◆ Text ◆

* BEGIN *

1. Overview
Probability of combined events deals with calculating the likelihood of two or more events occurring together or in sequence. This involves understanding how to represent all possible outcomes and applying appropriate rules for calculating probabilities, especially when events are independent, mutually exclusive, or dependent. Sample space diagrams, Venn diagrams, and tree diagrams are essential tools for solving these problems.
Key Definitions
- Combined Event: An outcome that depends on two or more separate events (e.g., rolling a die AND flipping a coin).
- Sample Space: The set of all possible outcomes of an experiment.
- Independent Events: Events where the outcome of one does not affect the probability of the other.
- Mutually Exclusive: Events that cannot happen at the same time (e.g., a card cannot be both a Heart and a Spade).
- Exhaustive: A set of events that covers all possible outcomes (their probabilities sum to 1).
Core Content
A. Sample Space Diagrams
Sample space diagrams are usually grids used to show all possible outcomes when two independent events are combined (e.g., rolling two dice).
Worked example 1 — Rolling two dice
Two fair four-sided dice, numbered 1 to 4, are rolled. The scores are added together. Find the probability that the total score is 5.
Step 1: Draw the sample space grid.
| + | 1 | 2 | 3 | 4 |
|---|---|---|---|---|
| 1 | 2 | 3 | 4 | 5 |
| 2 | 3 | 4 | 5 | 6 |
| 3 | 4 | 5 | 6 | 7 |
| 4 | 5 | 6 | 7 | 8 |
Step 2: Count the total outcomes. Total outcomes = $4 \times 4 = 16$. Each die has 4 possible outcomes, so the total number of combined outcomes is 4 multiplied by 4.
Step 3: Count the successful outcomes (where sum = 5). The sums that equal 5 are: (1,4), (2,3), (3,2), and (4,1). There are 4 such outcomes.
Step 4: Calculate the probability. $P(\text{sum is 5}) = \frac{4}{16}$ Probability is the number of successful outcomes divided by the total number of outcomes.
$P(\text{sum is 5}) = \frac{1}{4}$
$P(\text{sum is 5}) = 0.25$
Answer: The probability that the total score is 5 is $\boxed{\frac{1}{4}}$ or $\boxed{0.25}$.
Worked example 2 — Spinner and Coin
A spinner has three sections, labelled A, B, and C. The spinner is spun and a fair coin is flipped. Draw a sample space diagram to show all possible outcomes. What is the probability of getting section A on the spinner and a tail on the coin?
Step 1: Draw the sample space grid. The horizontal axis represents the spinner (A, B, C) and the vertical axis represents the coin (H, T).
| A | B | C | |
|---|---|---|---|
| H | A, H | B, H | C, H |
| T | A, T | B, T | C, T |
Step 2: Count the total outcomes. Total outcomes = $3 \times 2 = 6$ There are 3 possible outcomes for the spinner and 2 for the coin.

* END *

◆ Information provided ◆
* BEGIN *

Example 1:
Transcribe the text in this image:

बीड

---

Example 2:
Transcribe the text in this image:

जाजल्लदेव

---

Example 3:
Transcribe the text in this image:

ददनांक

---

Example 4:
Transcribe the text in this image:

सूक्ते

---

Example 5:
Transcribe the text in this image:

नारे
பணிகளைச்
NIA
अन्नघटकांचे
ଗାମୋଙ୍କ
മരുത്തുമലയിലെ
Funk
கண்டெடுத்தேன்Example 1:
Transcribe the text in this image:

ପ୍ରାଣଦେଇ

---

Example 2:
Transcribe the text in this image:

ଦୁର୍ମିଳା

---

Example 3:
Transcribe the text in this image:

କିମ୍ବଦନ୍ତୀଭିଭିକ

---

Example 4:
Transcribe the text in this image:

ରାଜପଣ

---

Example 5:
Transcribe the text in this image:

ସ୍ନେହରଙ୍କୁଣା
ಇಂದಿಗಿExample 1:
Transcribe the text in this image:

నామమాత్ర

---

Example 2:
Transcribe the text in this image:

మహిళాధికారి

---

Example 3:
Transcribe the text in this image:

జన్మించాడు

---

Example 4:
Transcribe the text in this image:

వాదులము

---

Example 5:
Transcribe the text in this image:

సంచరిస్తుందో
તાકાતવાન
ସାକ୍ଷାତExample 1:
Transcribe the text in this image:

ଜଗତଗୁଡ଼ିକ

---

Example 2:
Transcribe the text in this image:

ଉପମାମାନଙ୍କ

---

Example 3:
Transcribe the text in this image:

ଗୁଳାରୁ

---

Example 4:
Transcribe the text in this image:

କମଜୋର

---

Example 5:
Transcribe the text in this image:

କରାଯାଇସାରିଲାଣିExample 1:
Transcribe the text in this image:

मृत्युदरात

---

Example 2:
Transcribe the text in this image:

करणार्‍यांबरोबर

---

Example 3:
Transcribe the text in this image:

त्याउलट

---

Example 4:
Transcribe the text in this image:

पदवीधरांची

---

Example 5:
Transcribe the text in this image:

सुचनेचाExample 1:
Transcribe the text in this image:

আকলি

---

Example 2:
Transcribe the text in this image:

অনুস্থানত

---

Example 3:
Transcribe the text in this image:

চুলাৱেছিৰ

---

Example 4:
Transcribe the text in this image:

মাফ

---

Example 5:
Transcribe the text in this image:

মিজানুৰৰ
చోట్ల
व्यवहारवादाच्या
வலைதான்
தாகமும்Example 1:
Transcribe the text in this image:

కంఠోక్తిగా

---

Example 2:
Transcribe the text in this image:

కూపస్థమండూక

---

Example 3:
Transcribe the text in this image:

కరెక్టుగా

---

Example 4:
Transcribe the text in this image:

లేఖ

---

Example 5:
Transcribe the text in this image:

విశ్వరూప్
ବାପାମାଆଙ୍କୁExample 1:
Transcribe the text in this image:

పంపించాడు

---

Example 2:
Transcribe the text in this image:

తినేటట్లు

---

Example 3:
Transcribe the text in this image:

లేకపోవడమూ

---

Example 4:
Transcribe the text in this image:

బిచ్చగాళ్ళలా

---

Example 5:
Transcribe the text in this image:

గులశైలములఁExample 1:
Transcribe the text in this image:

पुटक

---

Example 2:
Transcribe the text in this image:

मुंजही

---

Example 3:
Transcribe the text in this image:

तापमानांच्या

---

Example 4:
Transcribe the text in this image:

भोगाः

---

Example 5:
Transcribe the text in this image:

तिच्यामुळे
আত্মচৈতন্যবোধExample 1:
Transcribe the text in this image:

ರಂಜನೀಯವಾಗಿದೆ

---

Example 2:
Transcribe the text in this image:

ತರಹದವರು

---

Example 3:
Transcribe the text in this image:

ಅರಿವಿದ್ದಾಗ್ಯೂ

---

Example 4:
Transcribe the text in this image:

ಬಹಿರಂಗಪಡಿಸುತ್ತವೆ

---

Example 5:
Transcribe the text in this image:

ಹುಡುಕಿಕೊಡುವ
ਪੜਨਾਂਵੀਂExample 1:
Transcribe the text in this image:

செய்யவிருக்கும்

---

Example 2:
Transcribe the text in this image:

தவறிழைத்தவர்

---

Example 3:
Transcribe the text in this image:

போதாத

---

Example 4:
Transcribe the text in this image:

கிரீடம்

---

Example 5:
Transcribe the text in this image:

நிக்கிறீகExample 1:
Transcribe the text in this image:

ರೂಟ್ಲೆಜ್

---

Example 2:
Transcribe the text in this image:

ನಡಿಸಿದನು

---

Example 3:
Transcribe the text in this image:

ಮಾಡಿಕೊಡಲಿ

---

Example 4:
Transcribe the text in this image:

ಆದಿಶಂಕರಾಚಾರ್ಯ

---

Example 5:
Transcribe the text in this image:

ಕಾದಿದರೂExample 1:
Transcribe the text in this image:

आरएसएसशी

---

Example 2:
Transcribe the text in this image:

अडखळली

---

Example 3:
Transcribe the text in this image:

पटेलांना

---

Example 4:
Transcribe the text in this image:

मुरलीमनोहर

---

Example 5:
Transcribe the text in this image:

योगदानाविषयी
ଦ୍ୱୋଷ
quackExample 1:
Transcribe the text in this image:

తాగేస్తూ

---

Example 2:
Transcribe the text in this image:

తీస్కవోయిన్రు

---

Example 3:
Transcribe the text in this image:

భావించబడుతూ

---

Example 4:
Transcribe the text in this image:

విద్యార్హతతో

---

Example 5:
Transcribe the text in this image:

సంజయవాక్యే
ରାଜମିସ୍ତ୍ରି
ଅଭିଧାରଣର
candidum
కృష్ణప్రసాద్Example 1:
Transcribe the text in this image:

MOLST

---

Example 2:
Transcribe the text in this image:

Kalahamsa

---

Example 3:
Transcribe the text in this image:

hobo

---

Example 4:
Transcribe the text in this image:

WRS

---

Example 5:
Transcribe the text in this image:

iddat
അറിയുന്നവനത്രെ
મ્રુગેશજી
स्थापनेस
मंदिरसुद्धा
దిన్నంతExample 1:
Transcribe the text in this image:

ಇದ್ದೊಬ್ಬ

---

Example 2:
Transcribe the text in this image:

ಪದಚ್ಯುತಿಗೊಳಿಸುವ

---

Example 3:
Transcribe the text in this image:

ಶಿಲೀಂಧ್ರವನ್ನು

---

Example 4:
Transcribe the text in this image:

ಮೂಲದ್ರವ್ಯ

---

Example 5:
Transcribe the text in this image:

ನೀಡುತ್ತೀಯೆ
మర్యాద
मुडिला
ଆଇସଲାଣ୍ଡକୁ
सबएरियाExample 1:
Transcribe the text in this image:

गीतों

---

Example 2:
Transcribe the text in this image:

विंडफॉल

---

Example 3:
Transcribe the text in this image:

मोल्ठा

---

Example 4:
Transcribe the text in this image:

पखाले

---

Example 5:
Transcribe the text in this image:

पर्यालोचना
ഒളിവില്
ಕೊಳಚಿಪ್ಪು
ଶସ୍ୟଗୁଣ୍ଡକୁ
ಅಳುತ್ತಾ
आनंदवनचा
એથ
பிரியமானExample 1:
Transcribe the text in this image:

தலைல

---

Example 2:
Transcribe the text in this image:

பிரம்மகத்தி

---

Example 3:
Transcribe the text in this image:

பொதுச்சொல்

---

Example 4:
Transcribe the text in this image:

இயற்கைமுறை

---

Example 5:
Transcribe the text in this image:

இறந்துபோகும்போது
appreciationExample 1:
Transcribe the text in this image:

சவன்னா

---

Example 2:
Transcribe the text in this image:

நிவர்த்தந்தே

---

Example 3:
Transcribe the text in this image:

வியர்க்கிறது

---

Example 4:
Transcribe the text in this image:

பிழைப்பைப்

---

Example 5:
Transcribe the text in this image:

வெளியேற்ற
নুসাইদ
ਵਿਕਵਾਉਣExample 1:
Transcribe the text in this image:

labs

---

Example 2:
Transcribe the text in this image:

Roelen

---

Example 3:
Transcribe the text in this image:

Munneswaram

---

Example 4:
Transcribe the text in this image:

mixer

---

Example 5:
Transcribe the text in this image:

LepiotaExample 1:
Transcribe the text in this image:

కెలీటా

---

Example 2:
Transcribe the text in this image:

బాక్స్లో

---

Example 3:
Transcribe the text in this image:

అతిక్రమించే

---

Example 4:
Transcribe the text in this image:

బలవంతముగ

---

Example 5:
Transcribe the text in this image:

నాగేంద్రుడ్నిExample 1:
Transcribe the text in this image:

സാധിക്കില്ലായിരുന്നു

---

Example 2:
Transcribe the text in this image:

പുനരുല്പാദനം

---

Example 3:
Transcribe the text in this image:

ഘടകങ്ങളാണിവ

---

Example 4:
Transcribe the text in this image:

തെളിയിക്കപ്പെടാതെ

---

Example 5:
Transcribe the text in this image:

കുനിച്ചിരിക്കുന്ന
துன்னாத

* END *

◆ Tasks and exercises ◆
• A. Summarize the probability text in two sentences.
• B. Reproduce word for word the part of the probability text between "Step 1: Draw the sample space grid. The" and "for the coin.", inclusive.
• C. According to the probability text, what is a sample space?
The entries have no role in any of this.

◆ Final answers ◆
• A. Probability of combined events is about finding the likelihood of two or more events happening together or in sequence, using sample space diagrams, Venn diagrams, and tree diagrams as key tools. In a worked example, two fair four-sided dice give 16 possible outcomes, 4 of which total 5, so the probability of a total of 5 is 1/4, or 0.25.

• B.
Step 1: Draw the sample space grid. The horizontal axis represents the spinner (A, B, C) and the vertical axis represents the coin (H, T).
| A | B | C | |
|---|---|---|---|
| H | A, H | B, H | C, H |
| T | A, T | B, T | C, T |
Step 2: Count the total outcomes. Total outcomes = $3 \times 2 = 6$ There are 3 possible outcomes for the spinner and 2 for the coin.

• C. The set of all possible outcomes of an experiment.